A Montepaone la Scuola diventa motore di Integrazione: nasce un Polo per l’Istruzione degli Adulti
L’amministrazione comunale, in sinergia con il CPIA di Girifalco, firma il protocollo d’intesa per attivare un nuovo punto di erogazione didattica. L’obiettivo è fornire percorsi di alfabetizzazione e formazione, cruciali per l’inclusione sociale e lavorativa, con un focus sui cittadini stranieri.
MONTEPAONE (CZ), 8 MAGGIO 2026 – L’istruzione come strumento primario di cittadinanza. Con una mossa strategica per il potenziamento dei servizi sul territorio, il Comune di Montepaone ha formalizzato l’accordo per l’apertura di una nuova sede didattica del Centro Provinciale per l’Istruzione degli Adulti (CPIA), in collaborazione con la sede centrale di Girifalco. L’iniziativa mira a intercettare una crescente domanda formativa, essenziale per l’integrazione della popolazione straniera residente.
Il nuovo centro, che sarà operativo dall’anno scolastico 2026/2027, risponde a un’esigenza pressante. Molti cittadini stranieri residenti nel comprensorio necessitano di conseguire le certificazioni di lingua italiana di livello A1 e A2, un requisito indispensabile per ottenere il permesso di soggiorno UE di lungo periodo. Il polo didattico offrirà percorsi specifici per chi ha superato i 16 anni, colmando un vuoto formativo strategico.
“Vogliamo che Montepaone sia un comune dove l’integrazione non sia solo una parola, ma un percorso concreto”, ha dichiarato il sindaco Mario Migliarese. “Portare qui un’articolazione del CPIA significa dare strumenti reali a chi vuole vivere e lavorare nel rispetto delle nostre regole, partendo dalla padronanza della lingua italiana”.

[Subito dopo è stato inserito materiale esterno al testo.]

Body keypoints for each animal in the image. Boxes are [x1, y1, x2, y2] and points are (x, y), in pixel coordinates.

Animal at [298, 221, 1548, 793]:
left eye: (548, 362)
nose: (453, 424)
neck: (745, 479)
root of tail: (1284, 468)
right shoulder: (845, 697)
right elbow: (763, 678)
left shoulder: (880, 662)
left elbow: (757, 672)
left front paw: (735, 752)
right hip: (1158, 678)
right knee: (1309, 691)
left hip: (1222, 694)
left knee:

Una visione condivisa dalla Giunta comunale, che nell’intesa vede un passo fondamentale per la stabilità della comunità. “Non è solo un impegno burocratico, ma un investimento sulla sicurezza sociale”, spiegano dall’amministrazione. “Un cittadino alfabetizzato è un cittadino più consapevole e integrato nel tessuto produttivo locale”.
L’intesa è stata formalizzata con una delibera di giunta che ha già incassato il parere tecnico e contabile favorevole delle responsabili d’area, Anna Rita Notaro e Anna Cerminara. Con questo passo, Montepaone si propone come un modello di accoglienza strutturata, dove la scuola diventa il ponte principale verso la coesione sociale.